Townshend proved that again on Tuesday night at the Rose Garden arena, leading the Who through nearly two hours of music for which the term classic rock describes not so much style or era as artistic and cultural stature.
From the opening Mod nugget "I Can't Explain" (the group's first single), through burly hits such as "Who Are You?" and "Won't Get Fooled Again," to a moving suite of excerpts from the pathbreaking rock opera "Tommy" that served as the encore, the show was stirring and impeccably played. If it lacked the sense of barely contained chaos that once set the Who apart, it made up for that with the weight of history these songs carry - a weight which, handled deftly, feels like comfort, not burden.
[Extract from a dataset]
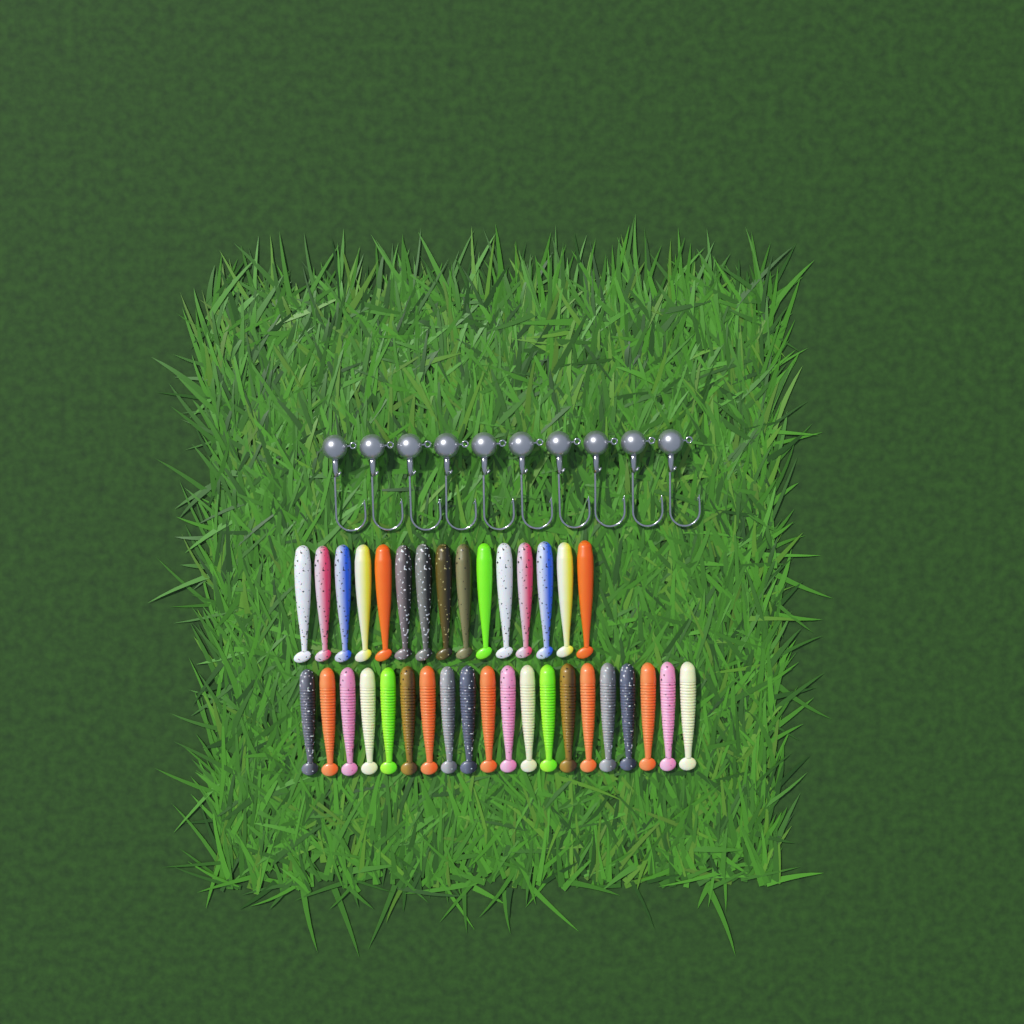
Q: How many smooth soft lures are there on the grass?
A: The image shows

Singer Roger Daltrey, the band's only other surviving original member, has a grainier voice than he once did, but still sang with the emotive masculinity that brings an extra dimension to the grand architecture of Townshend's songs. Bassist Pino Palladino, grown into the daunting shoes of the late, great John Entwistle, played with a rare blend of fluidity and muscularity, and absolutely nailed the fat tone and bubble-and-rumble phrasing of the solo on "My Generation." And Townshend himself played with undiminished passion, especially in the under-appreciated early '80s song "Eminence Front," in which he bent notes and leaned on them as if he wanted them to cry uncle.
As glorious as the band's history continued to sound here, the Who didn't turn its back on the present. There was much to like, too, in several songs from the forthcoming album "Endless Wire," including a compressed version of "Wire and Glass," Townshend's latest "mini-opera."
After all, however iconic the image of Townshend's windmilling arm may be, it's what keeps turning in his mind that matters most.